Alpha ESS SMILE5 IP65 hybrid inverter
Glen checking out his new best friend.
SolarEdge HD Wave inverter
Chris installing the SolarEdge HD Wave
Trojan batteries
Frank & Jerry connecting the battery cables for a set of Trojan 2400Ah 2V cells
Alpha ESS SMILE5 hybrid inverter
Sam, Ryan & Rowen installing the Alpha ESS SMILE5 hybrid inverter
Imeon Energy 3 phase hybrid inverter
Sam installing the Imeon Energy power meter for the three phase hybrid
SMA Sunny Island GenZ lithium iron phosphate battery
Wayne & Chris configuring a GenZ battery onto a Sunny Island system

Adding battery storage to solar systems

AC coupled battery storage system
Figure 1

So called “a.c. coupling” is one of the easiest ways to add a battery storage system, with or without additional solar panels to an existing solar installation. In Figure 1 above, the “Battery Inverter” has been added to “couple” the stored energy in a battery to the switchboard (Load Centre) of the installation. The key component though is the “Energy Meter” upstream of the loads and existing solar generation. This meter allows the battery inverter to “see” the flow of energy into or out of the installation and choose whether to export battery energy to match the energy being consumed by the loads (but not meet fully by the existing solar system).

Put simply, the loads are supplied first by the existing solar inverter and any extra is then supplied by the battery inverter. If both of these is insufficient the the difference is sourced from the grid.

This all happens seamlessly, thanks to the magic of Kirchoff’s circuit laws and to the information that the energy meter supplies to the battery inverter.

DC coupling of batteries to solar PV system

DC coupled hybrid with switched backup circuit
Figure 2

If installing a new solar and battery storage system then d.c. coupling is one of the most popular options as the equipment manages both the battery and the solar generation within the one unit. So called “hybrid” inverters are those that can have both solar PV connected and battery storage.

The advantage of d.c. coupling is that the inverter is only used to converter d.c. to a.c. to supply the loads at the installation – internally the solar is directly charging the battery via a d.c. to d.c. path at very high conversion efficiency.

In Australia and New Zealand where the grid-connection standard AS/NZS 4777.1 applies – total Inverter Energy System (IES) capacity for a single phase installation must be <5kVA and thus limits the number of inverters connected to a total of 5kVA (approx. 5kW). This can be augmented by the local electricity network supply authority (typically with export limiting) but does make adding more a.c. coupled battery storage somewhat limited by total IES capacity of the site.
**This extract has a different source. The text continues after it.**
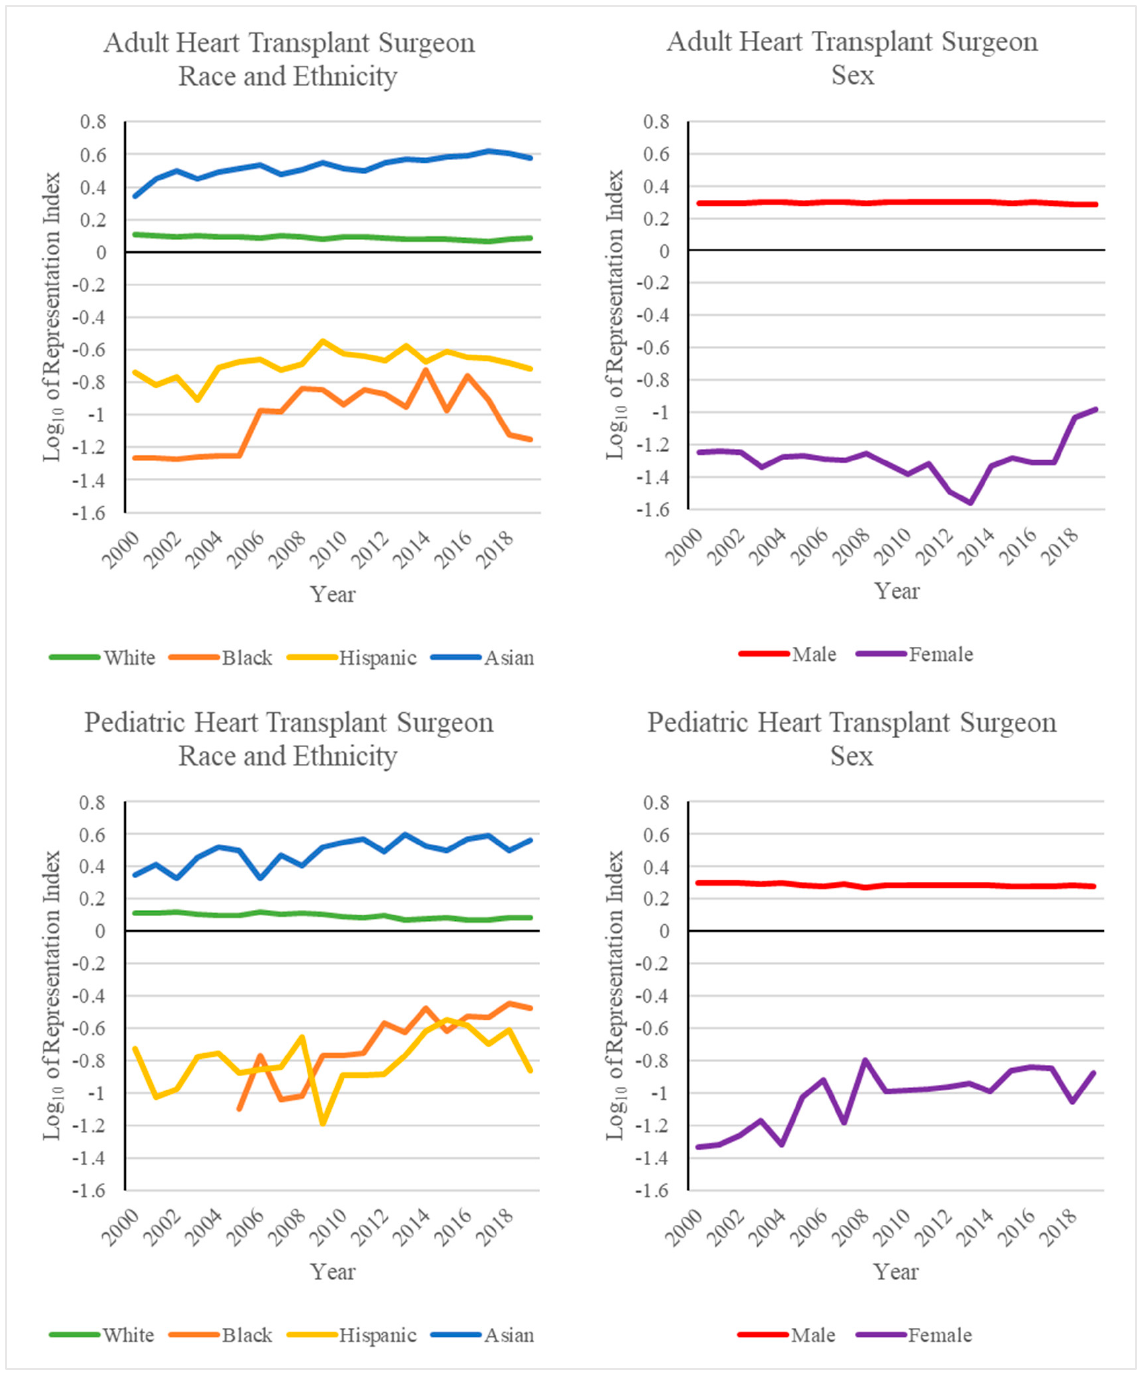
Figure 2. Common logarithm of the representation index by year of surgeons performing at least one HTx. Values greater than zero indicate overrepresentation, and values less than zero indicate underrepresentation. The representation index was calculated with respect to US Census data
DC coupled system with no backup
Figure 3

In Figure 3 above the d.c. coupled hybrid system has no backup circuit. This is not an uncommon arrangement and best suits those customers who merely want to shift energy between solar, storage and their loads.

Backup functionality adds cost and complexity and is not aways available with all hybrid battery storage products.

Domestic electricity load profile with solar and battery storage
Figure 4

When sizing a battery storage system for a hybrid solar system it is important to consider to objective. If supplying all the energy to the installation by a combination of solar PV and stored battery energy then the customer’s load profile needs to be carefully considered.

In Figure 4 above you will see that the battery’s State of Charge (SOC) reaches 100% just after midday. This would indicate that the battery capacity is too small to avoid “spilling” solar energy out to the grid and thus loosing the potential savings it might offer.

Also, the energy supplied from the battery to the loads in the evening is capped at 3kW due to the inverter’s limited battery power and thus considerable grid sourced energy is being drawn in during the peak early evening period to make up the difference.

So both battery capacity and inverter power ratings need to be matched to the customer’s load profile.